Commode en tombeau (a “tomb-like” commode) is a familiar and typical Rococo chest with its low lines and three drawers. The basic form with the typical three drawers was inherited from Late Baroque, with the sides of the chest becoming more curved gradually over time.
The chest in question was crafted in the 1740s. Typical to the Late Baroque period, it is still heavy in its appearance, but there are also hints of Rococo curves visible in its massive lines. The splendid handles are made in France, and the top is of Swedish marble from Kolmården. The commode is not signed, so there is no certainty as to who made it. If made in Stockholm, the dimensions would suggest a local cabinetmaker Olof Martin, but there is no way to know for sure.
Although not emphasised with metal strips embedded between the drawers as in some chests of the period, the horizontal lines of the drawers are prominent. The walnut veneer covering the chest forms a diamond-shaped pattern. The symmetrical keyhole plates are more reminiscent of Late Baroque than Rococo, and the same can be said of the large flower-shaped handle fittings. Some fittings are missing from the left front corner and the centre of the bottom edge.
The chest was acquired in 1882 from a farm-owner called Hjellberg in the village of Västervik in Mustasaari, near the city of Vaasa. Councillor of State Eliel Aspelin-Haapkylä, who bequeathed it to the National Museum, has owned the chest-of-drawers. Eliel Aspelin was one of the most important initiators of the Finnish National Museum in the beginning of the 19th century, with the Nationalmuseum in Stockholm, combining visual arts to arts and crafts (design) in its collections, providing a good example for a national museum. However, with the opening of the Atheneum Art Museum in Helsinki in 1887, the idea of copying the concept of the Nationalmuseum in Stockholm became purposeless. Therefore, the State Historical Museum of Finland founded in 1893 was a purely historical and cultural-historical museum. A collector of art and antiques, Eliel Aspelin bequeathed a part of his collection to the new Finnish National Museum, and the Aspelin collection is now one of the cornerstones of the museum’s historical collections.
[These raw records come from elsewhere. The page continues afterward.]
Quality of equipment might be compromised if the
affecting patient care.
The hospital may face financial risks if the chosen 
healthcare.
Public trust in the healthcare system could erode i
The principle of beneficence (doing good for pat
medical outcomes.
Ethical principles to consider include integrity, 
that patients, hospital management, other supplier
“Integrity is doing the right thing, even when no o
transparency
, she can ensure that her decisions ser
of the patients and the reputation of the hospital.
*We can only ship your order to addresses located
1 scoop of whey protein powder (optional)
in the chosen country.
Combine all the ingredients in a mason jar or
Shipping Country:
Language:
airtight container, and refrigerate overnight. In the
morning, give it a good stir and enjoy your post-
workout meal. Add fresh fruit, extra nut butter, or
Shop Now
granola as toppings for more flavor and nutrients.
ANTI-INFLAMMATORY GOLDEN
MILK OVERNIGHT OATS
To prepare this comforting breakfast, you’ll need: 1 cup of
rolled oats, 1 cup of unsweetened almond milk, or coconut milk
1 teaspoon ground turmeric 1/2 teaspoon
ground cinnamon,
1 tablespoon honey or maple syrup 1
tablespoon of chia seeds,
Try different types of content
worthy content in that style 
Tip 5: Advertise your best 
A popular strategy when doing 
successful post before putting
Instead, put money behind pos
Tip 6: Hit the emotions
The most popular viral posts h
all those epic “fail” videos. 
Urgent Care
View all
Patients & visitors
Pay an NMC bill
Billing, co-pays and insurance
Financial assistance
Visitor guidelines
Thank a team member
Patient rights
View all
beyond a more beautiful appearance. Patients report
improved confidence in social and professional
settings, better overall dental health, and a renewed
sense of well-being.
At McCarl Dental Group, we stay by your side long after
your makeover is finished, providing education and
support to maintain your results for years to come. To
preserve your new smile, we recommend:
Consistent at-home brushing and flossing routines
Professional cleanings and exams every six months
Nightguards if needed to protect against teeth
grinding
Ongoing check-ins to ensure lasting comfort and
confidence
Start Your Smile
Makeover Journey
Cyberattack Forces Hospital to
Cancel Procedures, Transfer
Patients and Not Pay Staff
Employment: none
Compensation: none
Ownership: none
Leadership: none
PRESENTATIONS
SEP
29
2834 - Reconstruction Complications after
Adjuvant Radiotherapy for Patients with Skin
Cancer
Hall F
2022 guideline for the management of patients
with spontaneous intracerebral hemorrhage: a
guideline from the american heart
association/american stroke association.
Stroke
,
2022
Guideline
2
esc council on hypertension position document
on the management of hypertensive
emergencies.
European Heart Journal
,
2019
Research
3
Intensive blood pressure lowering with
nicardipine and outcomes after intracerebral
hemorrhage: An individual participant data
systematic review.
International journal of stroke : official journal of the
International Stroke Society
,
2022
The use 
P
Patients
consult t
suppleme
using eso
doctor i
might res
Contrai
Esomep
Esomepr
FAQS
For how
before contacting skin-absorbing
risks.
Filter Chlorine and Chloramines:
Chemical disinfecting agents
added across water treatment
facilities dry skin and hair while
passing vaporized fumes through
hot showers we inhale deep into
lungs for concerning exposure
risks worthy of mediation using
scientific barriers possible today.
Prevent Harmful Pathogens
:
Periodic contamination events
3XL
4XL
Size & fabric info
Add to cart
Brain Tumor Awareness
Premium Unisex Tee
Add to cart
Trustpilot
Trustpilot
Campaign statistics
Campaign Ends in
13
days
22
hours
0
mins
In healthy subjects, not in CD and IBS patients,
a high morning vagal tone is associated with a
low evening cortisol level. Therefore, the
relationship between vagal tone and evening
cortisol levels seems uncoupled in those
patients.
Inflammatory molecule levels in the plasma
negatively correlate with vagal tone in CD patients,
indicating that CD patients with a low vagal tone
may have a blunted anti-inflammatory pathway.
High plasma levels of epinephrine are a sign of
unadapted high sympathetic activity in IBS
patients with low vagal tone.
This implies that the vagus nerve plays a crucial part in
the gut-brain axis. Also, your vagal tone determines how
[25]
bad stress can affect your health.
A commode of the similar type can be seen in a watercolour by the Swedish artist Olof Fridsberg, dated to 1757–1764. Fridsberg painted aquarelles as illustrations to the stories told by Carl Gustaf Tessin to his family as a pastime, using motifs from the Tessins’ manor home in Åkerö. Fridsberg’s illustration to a story called Two clocks includes a Rococo chest of the exact same model with identical fittings and handles. Tessin’s chest of drawers (privately owned even today) differs from the one in the museum in that it has metal strips around the edges of the drawers and two extra fittings in the centre of the bottom drawer. There are two very similar chests in the Royal Palace in Stockholm, and one in the Museum of Applied Arts in Vienna. The State Hermitage Museum in St. Petersburg also has a commode almost identical in style, dimensions and fittings. Of these, the latter two are said to be of French origin – could it be that a Parisian commode acquired for a palace in Stockholm later found its way to the Vaasa region and subsequently to Eliel Aspelin’s collection?